Patrick Dewitt lives in Portland, Oregon, though he's originally from British Columbia, Canada.  He's written five novels, of which The Librarianist is the most recent.

The Librarianist details the life and times of Bob Comet, a rather shy, retiring sort of person who's spent most of his life working in one of Portland's public libraries.  In his youth Bob meets Connie, a sheltered young woman that he'll eventually marry, and later he meets Ethan, an attractive, sexually gregarious man who is Bob's opposite in nearly every respect.

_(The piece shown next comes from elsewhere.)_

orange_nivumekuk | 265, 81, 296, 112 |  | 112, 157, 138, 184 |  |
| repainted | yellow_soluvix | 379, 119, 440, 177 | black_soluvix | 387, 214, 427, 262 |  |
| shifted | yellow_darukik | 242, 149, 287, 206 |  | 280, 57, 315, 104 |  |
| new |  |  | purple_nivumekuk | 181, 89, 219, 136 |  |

In my opinion this novel, published or otherwise, remains unfinished.  It's not that it's badly written, but there isn't enough story here to justify its length.  About a fourth of this book consists of an almost entirely unrelated episode in Bob's childhood which bears no relation to the book's overall plot, and this "missing fourth" is, to make the book as a whole much weaker, much better than the rest of the novel.  As a character Bob is a somewhat interesting construct, but who is he, really?  Is he the introverted man seen at the beginning and end of this book, or is he the young boy running away from home in the "childhood interlude?"  The two halves of his personality are never reconciled, and lacking a convincing fusion of these two selves The Librarianist just isn't complete.

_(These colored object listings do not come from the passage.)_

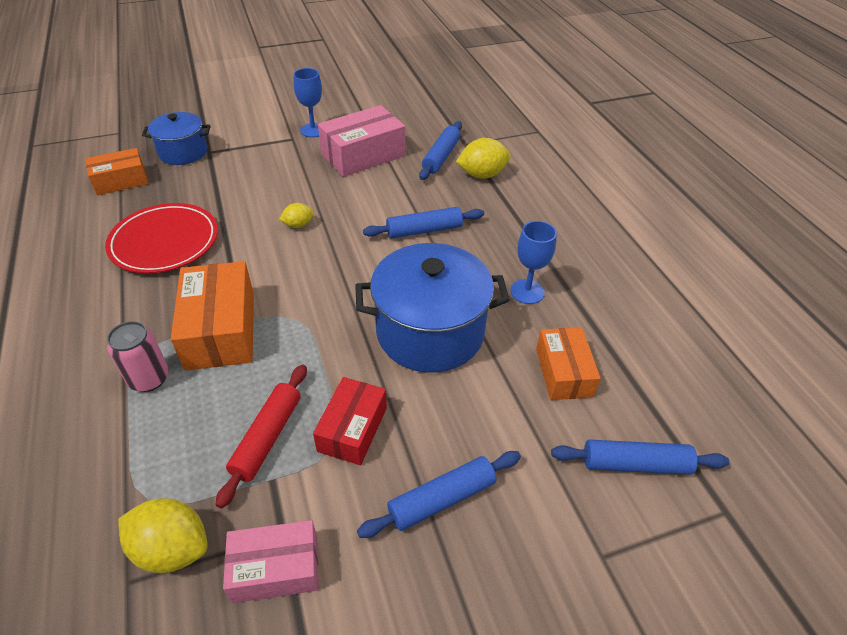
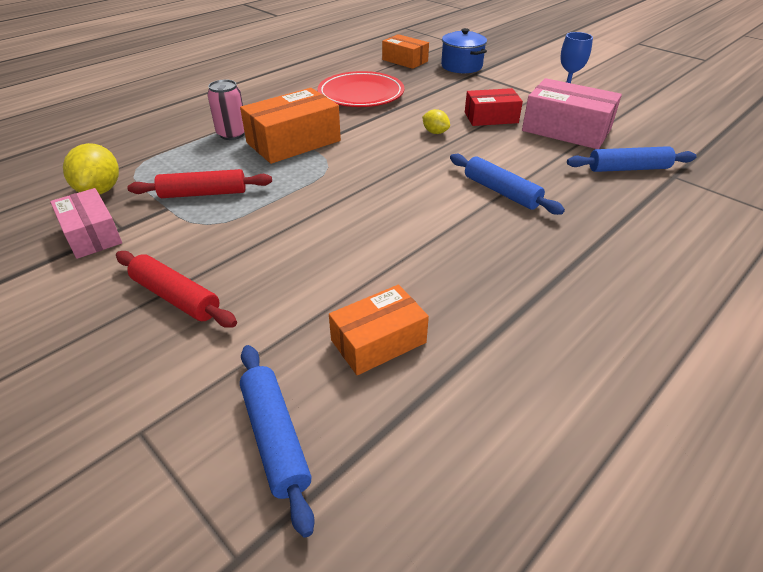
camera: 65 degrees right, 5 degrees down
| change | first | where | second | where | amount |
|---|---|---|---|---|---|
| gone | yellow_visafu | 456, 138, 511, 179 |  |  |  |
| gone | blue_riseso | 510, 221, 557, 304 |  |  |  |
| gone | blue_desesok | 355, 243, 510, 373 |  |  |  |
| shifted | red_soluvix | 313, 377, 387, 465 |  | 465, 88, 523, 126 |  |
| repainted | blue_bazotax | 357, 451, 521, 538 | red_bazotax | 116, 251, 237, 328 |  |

The above-mentioned childhood interlude is great though.  I grew up in Bay City, and even so I was unfamiliar with the bygone town of Bayocean and its weird history.  That part of the book should have been front and center in the narrative, but apparently the author couldn't muster up enough of that vibe to sustain a longer story.

The Librarianist is definitely readable, but it consists of two halves that don't fit together.  Either of these halves might have been expanded into a good book, but their shared presence in the same story adds up to a whole that's less than the sum of its parts.